Ya en ciertas colaboraciones he comentado que una de las materias que impartí en las carreras de derecho y de comunicación, fue la de Ética Profesional. El tener que confrontar a los alumnos con el ser y el deber ser, me representó un reto de alcances interesantes y, en algunas ocasiones, de sorprendentes resultados.

Y hablar de ética – entendiendo por ésta la disciplina filosófica fundada por Aristóteles, que estudia el bien y el mal así como sus relaciones con la moral y el comportamiento humano por medio del conjunto de las costumbres y las normas que orientan y valoran su comportamiento en una comunidad –, necesariamente habremos de referirnos a la educación.

Considero que nos queda claro que el principio esencial de la educación consiste en el hecho de predicar con el ejemplo, logrando así que establezcamos que en donde hay educación, no hay distinción de clases, ya que el hombre llega a ser hombre por lo que la educación hace de él.
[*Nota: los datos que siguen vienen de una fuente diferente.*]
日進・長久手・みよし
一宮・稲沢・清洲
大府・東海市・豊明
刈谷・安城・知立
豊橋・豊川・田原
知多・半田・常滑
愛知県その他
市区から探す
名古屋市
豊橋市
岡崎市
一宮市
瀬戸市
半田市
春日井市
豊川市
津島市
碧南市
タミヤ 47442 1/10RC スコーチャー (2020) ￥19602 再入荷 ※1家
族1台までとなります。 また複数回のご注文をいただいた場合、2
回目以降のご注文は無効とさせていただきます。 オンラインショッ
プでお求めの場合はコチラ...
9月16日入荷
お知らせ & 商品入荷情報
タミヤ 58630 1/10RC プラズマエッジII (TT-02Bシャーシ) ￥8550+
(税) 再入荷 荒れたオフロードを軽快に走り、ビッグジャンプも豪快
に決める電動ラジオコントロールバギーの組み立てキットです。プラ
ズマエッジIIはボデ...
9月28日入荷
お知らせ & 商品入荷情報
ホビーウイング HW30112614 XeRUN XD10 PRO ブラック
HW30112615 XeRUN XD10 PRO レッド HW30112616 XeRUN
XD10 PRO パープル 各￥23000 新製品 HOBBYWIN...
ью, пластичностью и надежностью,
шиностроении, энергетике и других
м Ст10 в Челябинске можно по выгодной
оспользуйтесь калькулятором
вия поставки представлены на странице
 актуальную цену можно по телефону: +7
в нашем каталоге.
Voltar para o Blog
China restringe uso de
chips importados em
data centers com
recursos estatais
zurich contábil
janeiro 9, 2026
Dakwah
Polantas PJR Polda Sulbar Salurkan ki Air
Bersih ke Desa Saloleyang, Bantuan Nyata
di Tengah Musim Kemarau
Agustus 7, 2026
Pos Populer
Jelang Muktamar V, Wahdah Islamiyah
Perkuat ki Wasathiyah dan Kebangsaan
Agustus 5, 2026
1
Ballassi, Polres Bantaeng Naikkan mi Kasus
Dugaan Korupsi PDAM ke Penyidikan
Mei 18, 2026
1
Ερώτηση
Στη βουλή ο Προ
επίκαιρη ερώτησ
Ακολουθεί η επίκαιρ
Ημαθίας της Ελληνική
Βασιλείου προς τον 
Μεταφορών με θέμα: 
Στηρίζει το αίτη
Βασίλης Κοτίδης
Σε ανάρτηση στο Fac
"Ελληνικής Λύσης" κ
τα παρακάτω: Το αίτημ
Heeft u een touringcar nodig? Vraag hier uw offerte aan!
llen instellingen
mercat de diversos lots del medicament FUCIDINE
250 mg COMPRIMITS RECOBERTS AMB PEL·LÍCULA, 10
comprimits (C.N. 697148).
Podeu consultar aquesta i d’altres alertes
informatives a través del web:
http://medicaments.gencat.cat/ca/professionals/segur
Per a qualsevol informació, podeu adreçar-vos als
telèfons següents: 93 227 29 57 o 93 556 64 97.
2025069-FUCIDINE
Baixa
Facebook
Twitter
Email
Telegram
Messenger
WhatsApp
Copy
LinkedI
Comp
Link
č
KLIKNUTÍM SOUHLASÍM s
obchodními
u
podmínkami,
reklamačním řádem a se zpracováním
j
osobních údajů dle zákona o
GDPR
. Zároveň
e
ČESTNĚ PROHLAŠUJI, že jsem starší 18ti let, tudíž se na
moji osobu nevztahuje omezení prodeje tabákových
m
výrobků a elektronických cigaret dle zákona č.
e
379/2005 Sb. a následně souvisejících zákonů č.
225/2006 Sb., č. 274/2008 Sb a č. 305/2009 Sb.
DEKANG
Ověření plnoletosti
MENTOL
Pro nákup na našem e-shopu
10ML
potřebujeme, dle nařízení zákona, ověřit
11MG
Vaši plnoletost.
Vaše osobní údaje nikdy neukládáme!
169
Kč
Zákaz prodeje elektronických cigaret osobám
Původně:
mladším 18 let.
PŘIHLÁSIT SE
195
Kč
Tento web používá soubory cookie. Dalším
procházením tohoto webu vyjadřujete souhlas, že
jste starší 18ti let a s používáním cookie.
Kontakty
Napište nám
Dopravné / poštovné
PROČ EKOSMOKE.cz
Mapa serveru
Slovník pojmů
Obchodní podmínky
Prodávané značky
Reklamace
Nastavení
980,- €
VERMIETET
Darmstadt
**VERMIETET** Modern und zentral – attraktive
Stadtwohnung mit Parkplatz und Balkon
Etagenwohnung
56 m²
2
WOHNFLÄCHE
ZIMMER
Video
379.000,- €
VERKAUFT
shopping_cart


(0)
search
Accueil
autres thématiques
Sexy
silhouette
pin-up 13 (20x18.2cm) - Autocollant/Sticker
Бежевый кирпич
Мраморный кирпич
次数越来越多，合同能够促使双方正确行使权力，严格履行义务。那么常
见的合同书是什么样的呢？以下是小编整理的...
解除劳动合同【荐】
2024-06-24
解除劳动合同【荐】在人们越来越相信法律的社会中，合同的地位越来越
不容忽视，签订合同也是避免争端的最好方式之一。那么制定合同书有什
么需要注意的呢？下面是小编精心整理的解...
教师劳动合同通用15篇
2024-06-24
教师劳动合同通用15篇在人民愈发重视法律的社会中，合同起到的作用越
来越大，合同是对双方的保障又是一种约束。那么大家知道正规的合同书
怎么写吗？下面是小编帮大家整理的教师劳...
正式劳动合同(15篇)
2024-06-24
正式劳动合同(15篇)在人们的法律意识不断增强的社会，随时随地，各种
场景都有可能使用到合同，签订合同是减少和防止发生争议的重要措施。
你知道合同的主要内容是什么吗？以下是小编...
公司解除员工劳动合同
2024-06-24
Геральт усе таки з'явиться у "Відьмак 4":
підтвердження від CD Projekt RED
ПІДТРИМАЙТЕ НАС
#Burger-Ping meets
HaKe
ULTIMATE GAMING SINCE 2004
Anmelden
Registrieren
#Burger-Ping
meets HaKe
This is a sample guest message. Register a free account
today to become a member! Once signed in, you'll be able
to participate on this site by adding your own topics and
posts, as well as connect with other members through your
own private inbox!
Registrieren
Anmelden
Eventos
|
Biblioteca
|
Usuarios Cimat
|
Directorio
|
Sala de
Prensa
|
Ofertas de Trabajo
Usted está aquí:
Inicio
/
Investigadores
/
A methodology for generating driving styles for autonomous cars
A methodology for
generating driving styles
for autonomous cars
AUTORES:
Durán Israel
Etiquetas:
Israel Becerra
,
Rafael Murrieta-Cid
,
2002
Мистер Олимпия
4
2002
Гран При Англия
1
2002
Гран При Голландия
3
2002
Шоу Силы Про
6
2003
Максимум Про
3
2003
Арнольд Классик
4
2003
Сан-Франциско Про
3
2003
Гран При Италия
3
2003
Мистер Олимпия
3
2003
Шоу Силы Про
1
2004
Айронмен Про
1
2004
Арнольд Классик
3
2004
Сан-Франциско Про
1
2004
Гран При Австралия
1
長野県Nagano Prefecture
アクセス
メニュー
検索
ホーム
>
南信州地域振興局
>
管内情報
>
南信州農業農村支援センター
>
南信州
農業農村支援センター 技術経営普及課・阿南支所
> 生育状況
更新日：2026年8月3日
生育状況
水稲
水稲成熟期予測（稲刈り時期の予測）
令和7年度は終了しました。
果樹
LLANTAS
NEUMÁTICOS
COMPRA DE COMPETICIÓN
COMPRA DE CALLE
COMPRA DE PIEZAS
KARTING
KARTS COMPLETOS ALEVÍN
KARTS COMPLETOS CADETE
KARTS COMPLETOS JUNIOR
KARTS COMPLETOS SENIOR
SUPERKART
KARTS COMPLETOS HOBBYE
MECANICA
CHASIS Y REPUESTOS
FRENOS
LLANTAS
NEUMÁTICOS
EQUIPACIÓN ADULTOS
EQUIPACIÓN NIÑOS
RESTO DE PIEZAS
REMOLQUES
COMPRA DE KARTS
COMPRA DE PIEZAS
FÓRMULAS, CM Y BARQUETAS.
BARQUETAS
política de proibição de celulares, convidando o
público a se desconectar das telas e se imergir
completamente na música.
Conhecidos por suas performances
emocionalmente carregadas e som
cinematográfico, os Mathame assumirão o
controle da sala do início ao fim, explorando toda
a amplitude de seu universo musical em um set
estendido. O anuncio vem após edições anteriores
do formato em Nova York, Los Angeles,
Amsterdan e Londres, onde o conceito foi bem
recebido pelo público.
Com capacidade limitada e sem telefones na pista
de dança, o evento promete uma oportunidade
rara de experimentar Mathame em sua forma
Cuando me refiero al “hombre”, me refiero al género humano y no con los alardes de ignorancia gramatical que de nuestro idioma hacen – cada día – más personas que pretenden que debe precisarse “hombres” y “mujeres” para que quede claro que ni hay discriminación como tampoco nada que se parezca a la misoginia, llegando al extremo de salir con eso de “niños y niñas”; “juez y jueza”; “presidente y presidenta”; “diputados y diputadas” y sandeces por el estilo.

Así tenemos que “la educación es lo que la mayoría recibe, muchos transmiten y pocos tienen”, como afirma Karl Kraus, (1874-1936), poeta y crítico austriaco.

Pero si bien, como dije, el principio esencial de la educación consiste en el hecho de predicar con el ejemplo y habrá que cuestionarse como se fomenta y con qué herramientas se auxilia uno para que la educación se arraigue en las personas.

No cabe duda que la educación es la que le da brillo a la instrucción; es la que abre las puertas sociales, laborales y financieras de las personas y, no quepa duda alguna de que el hecho de saberse comportar dentro del ámbito de cualquier comunidad, enaltece a quienes se esforzaron por hacer de esas personas educadas, gente de bien.

Si para lograr el bienestar de las personas en materia educativa se requiere de “cinco en una” (cinco dedos en una nalga), pues a darla y bien dada y no que salgan con la embajada de un “pau-pau, ya te castigué”.

El hecho de enseñar a que se mastique con la boca cerrada, a no subir los codos a la mesa, respetar a las personas mayores – empezando por los padres –, a los maestros comprometidos con su vocación de instruir, que entiendan que deben ser personas que asuman sus responsabilidades y cumplan con sus obligaciones, etc., etc., son factores esenciales en la educación.

Por supuesto que los castigos les van a afectar, pero entiéndase que es un beneficio oportuno para los niños y jóvenes y, quizá, hasta para algunos adultos, ya que los castigos que realmente humillan, que ofenden, que hacen añicos la dignidad de las personas, son los que recibirán, la gran mayoría de quienes son internados en los centros de readaptación social, por parte de aquellos otros que ya se encuentran como inquilinos – custodios o internos – de esos lugares. ¿Será esto último lo que queramos para nuestros seres queridos?

Sería interesante saber cómo reaccionarían los miembros de los Poderes Legislativo, Ejecutivo y/o Judicial; los de los derechos humanos, etc., si a ellos o a alguno de sus familiares los asaltan, secuestran o privan de la vida con la saña, deshumanización, agravios, premeditación, alevosía y ventaja con que lo hacen con la población en general.

¿Modificarían las leyes? ¿Harían las mismas recomendaciones a las autoridades? ¿Se conducirían con la misma indolencia que con “Juan Pueblo”? ¿Sostendrían sus declaraciones de que “llegarán hasta las últimas consecuencias y caiga quien caiga” sin que se haga nada?

O, ustedes, apreciables lectores, ¿qué opinan: chancla, nalgadas, cinturón o psicólogo, castigar el celular, pláticas reiterativas familiares, momentos de reflexión, yoga, etc., para seguir como estamos?